**DESCRIPTION OF THE TASK:** What is needed is an exact copy of the records below, without the pictures.
# # # #
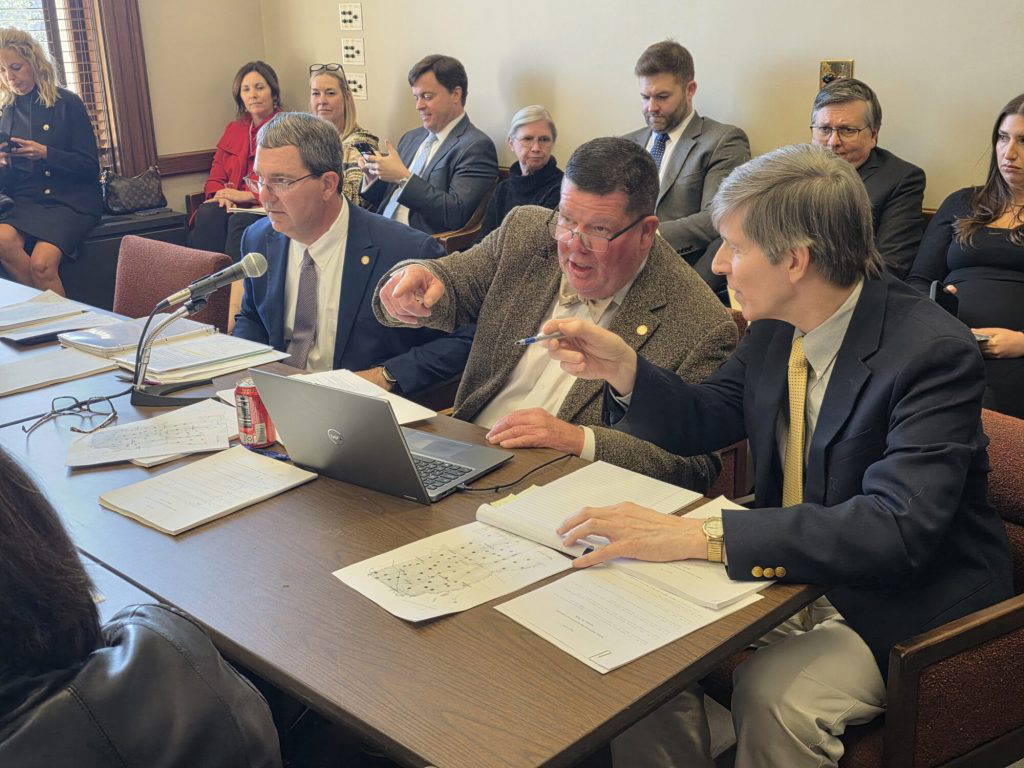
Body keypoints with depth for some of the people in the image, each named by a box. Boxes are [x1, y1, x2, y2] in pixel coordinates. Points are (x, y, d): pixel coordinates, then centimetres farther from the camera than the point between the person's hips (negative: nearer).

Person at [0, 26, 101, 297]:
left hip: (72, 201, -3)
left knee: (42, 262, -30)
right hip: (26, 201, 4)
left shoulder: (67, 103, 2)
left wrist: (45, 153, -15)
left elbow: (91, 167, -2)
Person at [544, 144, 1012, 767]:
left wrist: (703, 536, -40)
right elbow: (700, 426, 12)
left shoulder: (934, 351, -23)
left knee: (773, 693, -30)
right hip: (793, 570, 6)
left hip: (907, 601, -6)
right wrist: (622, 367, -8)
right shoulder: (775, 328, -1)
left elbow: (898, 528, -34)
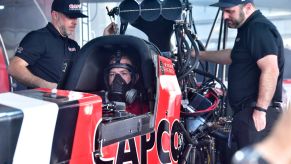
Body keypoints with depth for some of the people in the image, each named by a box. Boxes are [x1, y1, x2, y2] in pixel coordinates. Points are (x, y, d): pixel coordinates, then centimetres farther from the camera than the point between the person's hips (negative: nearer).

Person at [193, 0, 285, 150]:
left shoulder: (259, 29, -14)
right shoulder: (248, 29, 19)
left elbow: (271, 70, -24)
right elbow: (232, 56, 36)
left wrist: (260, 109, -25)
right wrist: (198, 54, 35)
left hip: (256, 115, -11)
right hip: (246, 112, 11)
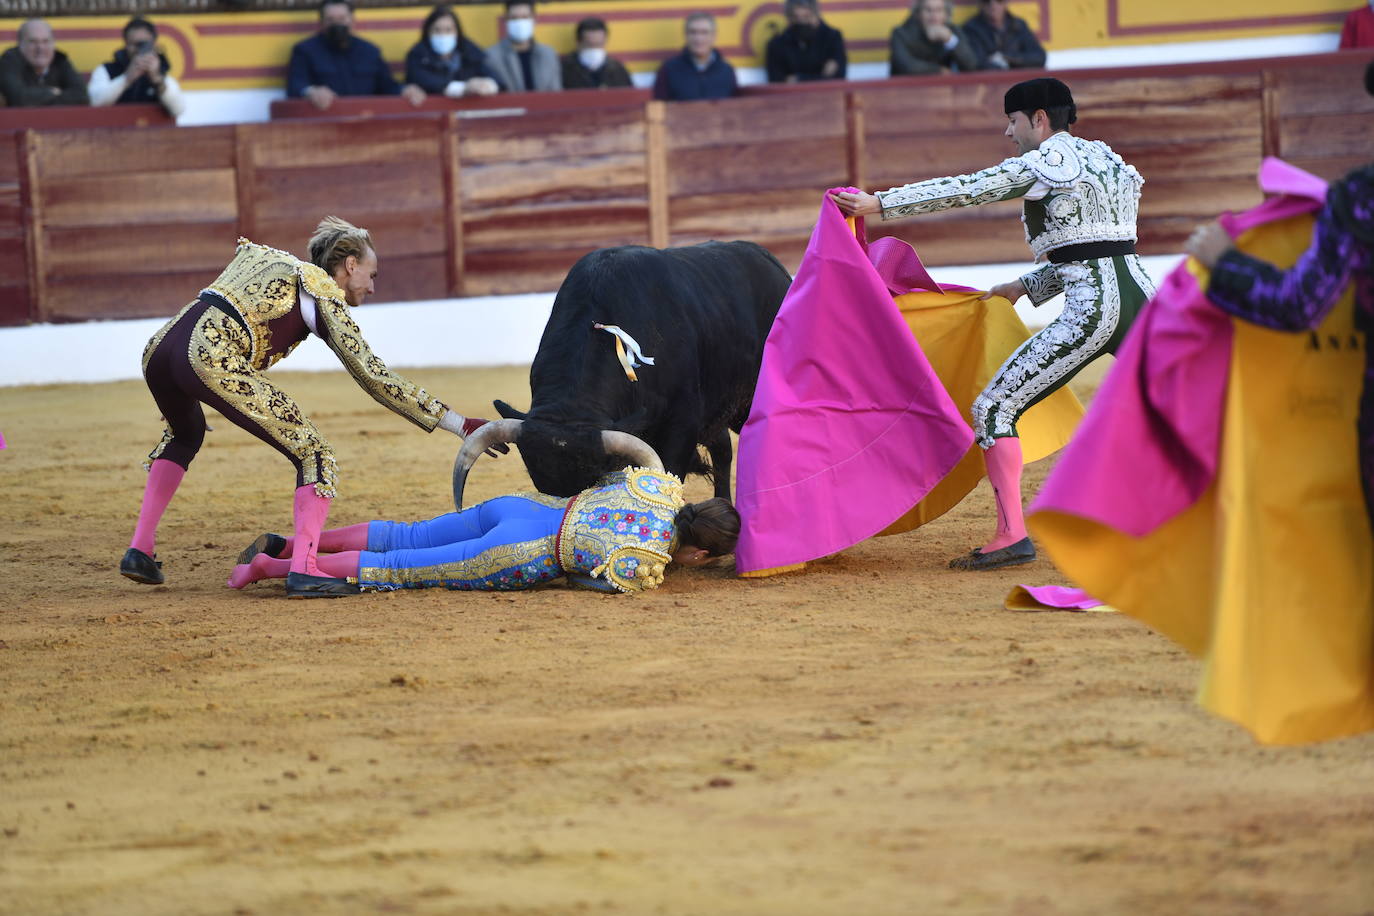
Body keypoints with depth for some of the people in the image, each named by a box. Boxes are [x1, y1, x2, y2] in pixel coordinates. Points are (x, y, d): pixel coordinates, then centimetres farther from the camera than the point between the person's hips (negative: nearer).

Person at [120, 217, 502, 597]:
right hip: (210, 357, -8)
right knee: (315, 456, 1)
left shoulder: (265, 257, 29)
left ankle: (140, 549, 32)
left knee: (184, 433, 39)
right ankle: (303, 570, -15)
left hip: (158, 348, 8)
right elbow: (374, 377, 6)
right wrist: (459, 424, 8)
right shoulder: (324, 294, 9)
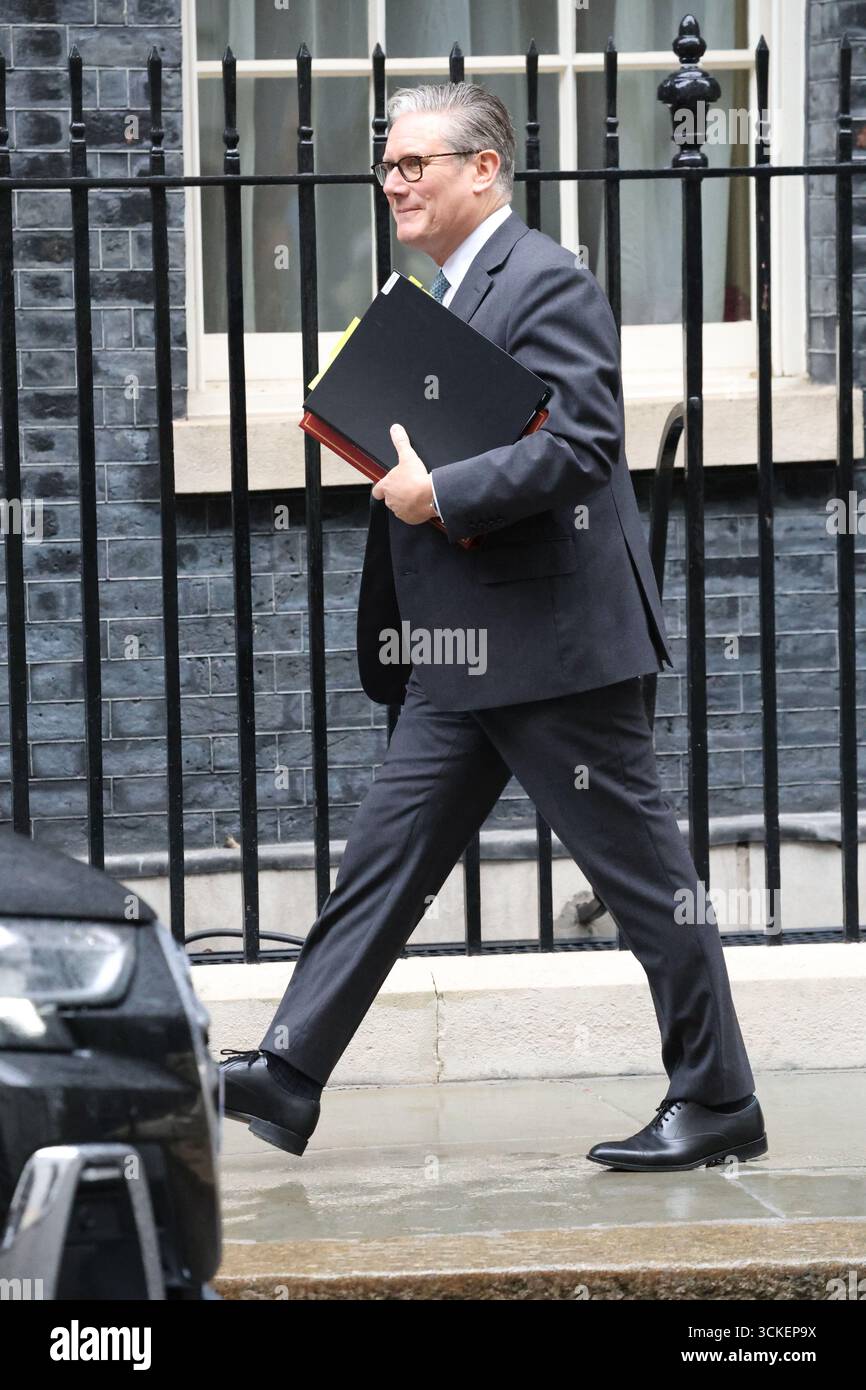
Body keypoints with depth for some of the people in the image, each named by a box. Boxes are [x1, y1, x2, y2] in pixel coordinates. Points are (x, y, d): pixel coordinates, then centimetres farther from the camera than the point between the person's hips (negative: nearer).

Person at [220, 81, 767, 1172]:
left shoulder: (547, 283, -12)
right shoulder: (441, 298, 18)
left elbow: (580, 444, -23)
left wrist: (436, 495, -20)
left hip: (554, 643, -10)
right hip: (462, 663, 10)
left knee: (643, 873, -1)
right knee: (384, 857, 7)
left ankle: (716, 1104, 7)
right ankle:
# # # #
**RESULT OF THIS EXERCISE:**
Body keypoints with depth for some of the people in the image, each named by a box. Boxes are [x1, y1, x2, y2] in pixel coordinates. Points are (x, y, d): pixel coordinates, then centimetres farther from the camera than the point between the person's hips (negative: nearer).

Person at [0, 26, 101, 297]:
left hip: (72, 201, -3)
left knee: (42, 262, -30)
right hip: (26, 201, 4)
left shoulder: (67, 103, 2)
left wrist: (45, 153, -15)
left elbow: (91, 167, -2)
Person at [544, 144, 1012, 767]:
left wrist: (703, 536, -40)
right elbow: (700, 426, 12)
left shoulder: (934, 351, -23)
left knee: (773, 693, -30)
right hip: (793, 570, 6)
left hip: (907, 601, -6)
right wrist: (622, 367, -8)
right shoulder: (775, 328, -1)
left elbow: (898, 528, -34)
Body keypoints with depth for some of the people in the image, each named by a box. Boxes are [x1, y1, x2, y2] in pixel coordinates. Points are (x, y, d): pixel coordinates, then centimetres farther from the camera than the point between the person's hips (negative: nearer).

Person at [193, 0, 285, 150]:
left shoulder: (259, 29, -14)
right shoulder: (248, 29, 19)
left elbow: (271, 70, -24)
right elbow: (232, 56, 36)
left wrist: (260, 109, -25)
right wrist: (198, 54, 35)
left hip: (256, 115, -11)
right hip: (246, 112, 11)
Body keypoints with depth for some of the people in the image, each named by a box. Boxes are [x1, y1, x2, y2] in pixel coordinates. Points are (x, y, d): pixel coordinates, then centimetres farther from the camera than the point between the person's hips (negative: nearer).

Person at [120, 217, 502, 597]:
right hip: (210, 357, -8)
right knee: (315, 456, 1)
left shoulder: (265, 257, 29)
left ankle: (140, 549, 32)
left knee: (184, 433, 39)
right ankle: (303, 570, -15)
left hip: (158, 348, 8)
right elbow: (374, 377, 6)
right wrist: (459, 424, 8)
right shoulder: (324, 294, 9)
Body keypoints with depth for some of the people in the image, each named by a box. Boxes are [x1, y1, x2, y2] in pixel coordinates. Points are (x, y, d): pixel coordinates, then centimetres farther from the camera than the point between the person's hips (negative: nearer).

Person at [220, 81, 767, 1172]:
left shoulder: (547, 283, -12)
right shoulder: (441, 298, 18)
left elbow: (580, 444, -23)
left wrist: (436, 495, -20)
left hip: (554, 643, -10)
right hip: (462, 663, 10)
left knee: (643, 873, -1)
right knee: (384, 857, 7)
left ankle: (716, 1104, 7)
right ankle:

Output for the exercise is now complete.